Article published Tuesday, September 14, 2004

FERC gets direction

THE feckless Federal Energy Regulatory Commission, which failed to protect California from the Enron-inspired energy crisis of 2000-2001, has finally been given a swift kick in the right direction by a federal appellate court.

The Ninth U.S. Circuit Court of Appeals upheld the state of California's contention that FERC can order another $3 billion or so in refunds on expensive long-term emergency contracts signed in the midst of the phony electricity shortage, engineered by Enron and other energy pirates.

State officials were forced to agree to the excessive contracts in the midst of rolling blackouts that began in May, 2000. As it turned out, there was no shortage of electricity, only market manipulation by Enron and a long list of power wholesalers.

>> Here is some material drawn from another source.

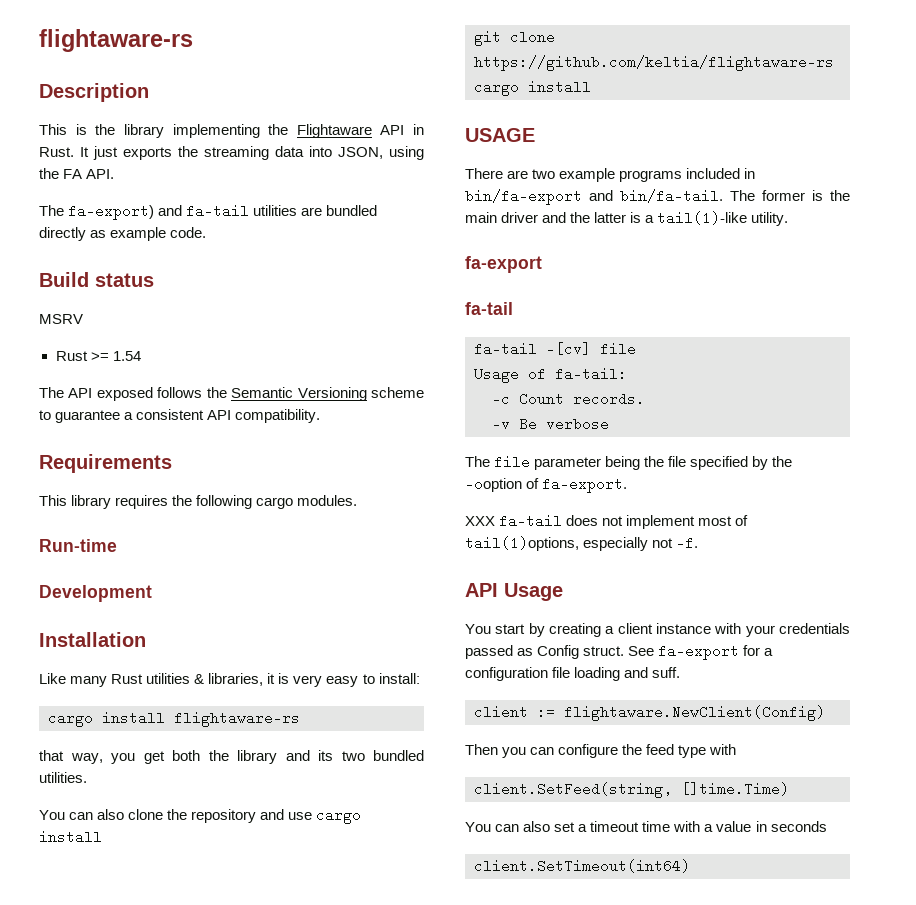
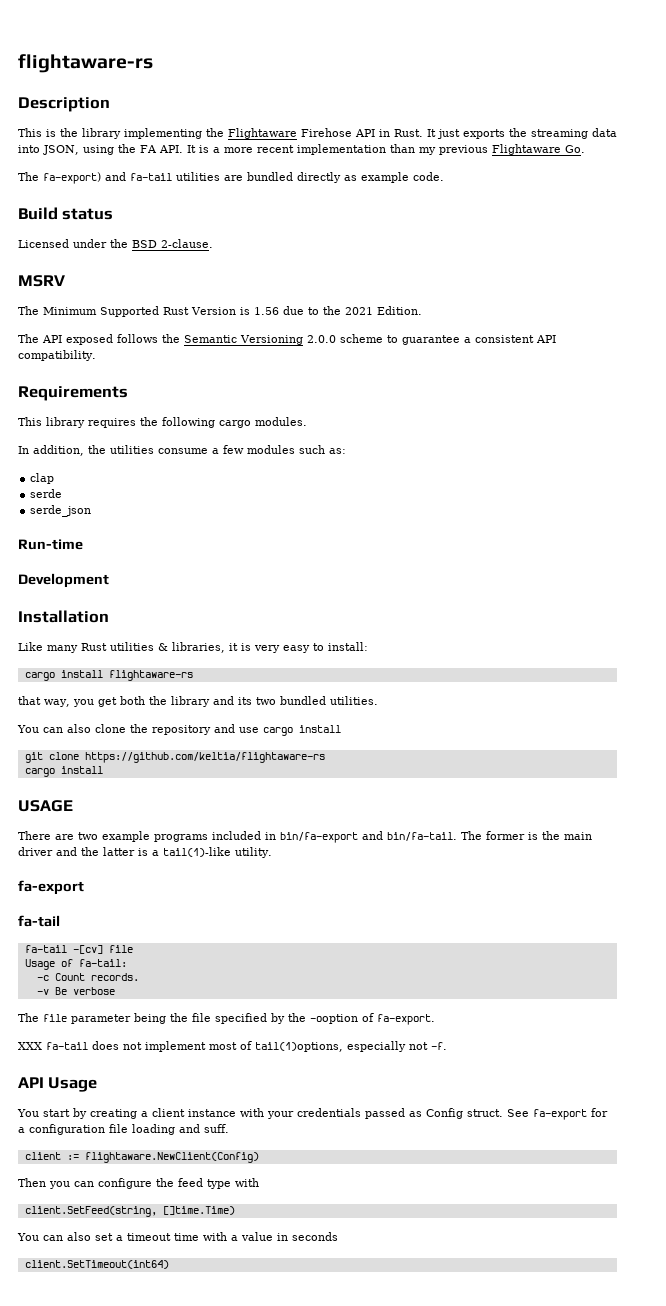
(372, 131) none -> [301,128,352,137] Firehose
(115, 174) none -> [187,144,585,155] It is a more recent implementation than my previous Flightaware Go.
[39,314,83,324] [55,351,141,361] MSRV // Rust >= 1.54 -> [18,239,213,248] [18,275,65,287] [18,306,422,317] Licensed under the BSD 2-clause. // MSRV // The Minimum Supported Rust Version is 1.56 due to the 2021 Edition.
(367, 394) none -> [307,335,336,343] 2.0.0
(358, 500) none -> [18,445,346,456] [30,473,55,484] [30,489,63,498] [30,505,92,517] // In addition, the utilities consume a few modules such as: // clap // serde // serde_json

FERC had claimed it had no authority to allow more than $3.3 billion in refunds but the appeals court put it straight, saying the federal agency "may elect not to exercise its [authority] by requiring refunds, but it unquestionably has the power to do so."

How much of the $12 billion total in excess charges paid by Golden State utilities and their rate-payers will be refunded now is up to state officials, but the ruling is a victory on at least two other counts.

First, it lays bare the costly shenanigans that can be perpetrated against the public under the guise of electric deregulation and, second, it strips FERC and its Republican majority of excuses for not protecting consumers.

As Bill Lockyear, California's attorney general, put it, "The watchdog was sleeping during the robbery, it failed to enforce its own rules, and it unduly restricted remedies for consumers with artificial chains."

Under the decision, FERC retains the authority to oversee a market-based system for wholesale electricity, but at least the agency cannot claim it is powerless to do its job.